- **Goal of the exercise**
In the entries below, the lines from the one with "Удаление зуба при" through the one with "Un Design engageant" are to be copied exactly; both ends count.

- **Dataset entries**
+ + + + +

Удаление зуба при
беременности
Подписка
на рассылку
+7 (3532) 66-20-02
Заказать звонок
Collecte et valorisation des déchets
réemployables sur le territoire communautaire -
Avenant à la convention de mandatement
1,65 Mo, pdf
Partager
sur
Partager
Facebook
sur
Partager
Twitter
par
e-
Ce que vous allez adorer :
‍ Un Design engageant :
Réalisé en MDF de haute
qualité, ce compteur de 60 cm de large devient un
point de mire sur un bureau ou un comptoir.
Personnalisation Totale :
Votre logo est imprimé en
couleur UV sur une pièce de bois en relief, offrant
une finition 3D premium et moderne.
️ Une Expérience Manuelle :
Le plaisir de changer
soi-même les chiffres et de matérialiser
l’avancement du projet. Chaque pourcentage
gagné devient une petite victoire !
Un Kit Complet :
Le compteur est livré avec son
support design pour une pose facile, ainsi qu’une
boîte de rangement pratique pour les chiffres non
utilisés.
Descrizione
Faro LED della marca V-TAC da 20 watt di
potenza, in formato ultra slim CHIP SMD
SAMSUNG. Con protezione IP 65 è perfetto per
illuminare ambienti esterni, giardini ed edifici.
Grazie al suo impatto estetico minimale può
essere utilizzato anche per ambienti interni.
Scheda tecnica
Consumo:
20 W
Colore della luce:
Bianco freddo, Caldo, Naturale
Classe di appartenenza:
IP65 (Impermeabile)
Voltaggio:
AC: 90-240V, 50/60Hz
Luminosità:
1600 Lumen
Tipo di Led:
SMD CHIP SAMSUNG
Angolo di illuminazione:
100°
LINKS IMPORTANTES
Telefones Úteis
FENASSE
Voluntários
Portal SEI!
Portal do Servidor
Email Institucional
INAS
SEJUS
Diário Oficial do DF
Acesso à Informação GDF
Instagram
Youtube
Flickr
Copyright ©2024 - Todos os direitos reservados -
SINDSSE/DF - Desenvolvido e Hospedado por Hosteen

+ + + + +

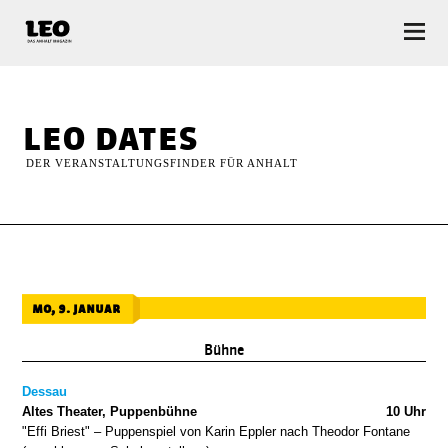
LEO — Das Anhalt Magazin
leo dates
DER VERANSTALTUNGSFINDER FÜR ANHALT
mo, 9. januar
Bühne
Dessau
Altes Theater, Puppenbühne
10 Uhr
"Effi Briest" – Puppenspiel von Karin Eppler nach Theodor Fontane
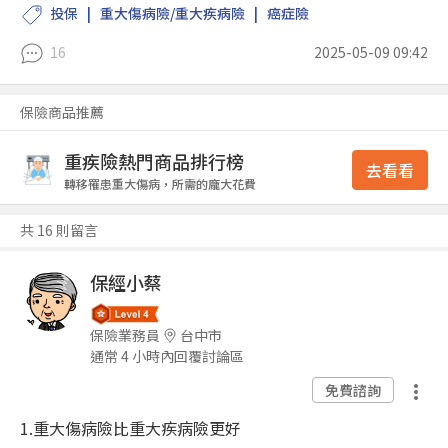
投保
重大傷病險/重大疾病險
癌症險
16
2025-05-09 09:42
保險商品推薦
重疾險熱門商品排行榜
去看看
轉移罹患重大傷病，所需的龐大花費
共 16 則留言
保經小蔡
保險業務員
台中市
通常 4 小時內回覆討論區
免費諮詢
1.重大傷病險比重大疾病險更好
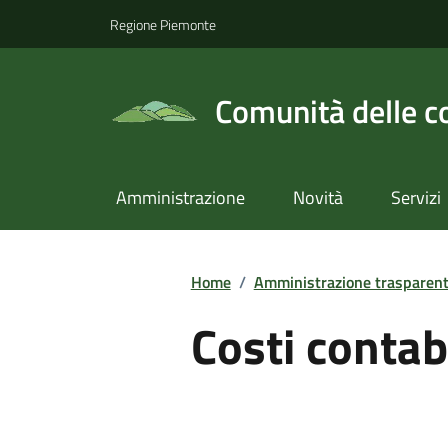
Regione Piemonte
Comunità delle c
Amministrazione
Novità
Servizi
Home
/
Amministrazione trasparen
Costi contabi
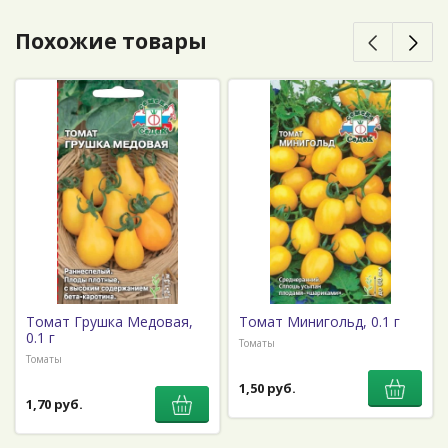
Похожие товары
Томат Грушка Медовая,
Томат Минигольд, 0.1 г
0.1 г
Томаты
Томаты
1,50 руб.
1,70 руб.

+ + + + +

- **Response to this task**
Удаление зуба при
беременности
Подписка
на рассылку
+7 (3532) 66-20-02
Заказать звонок
Collecte et valorisation des déchets
réemployables sur le territoire communautaire -
Avenant à la convention de mandatement
1,65 Mo, pdf
Partager
sur
Partager
Facebook
sur
Partager
Twitter
par
e-
Ce que vous allez adorer :
‍ Un Design engageant :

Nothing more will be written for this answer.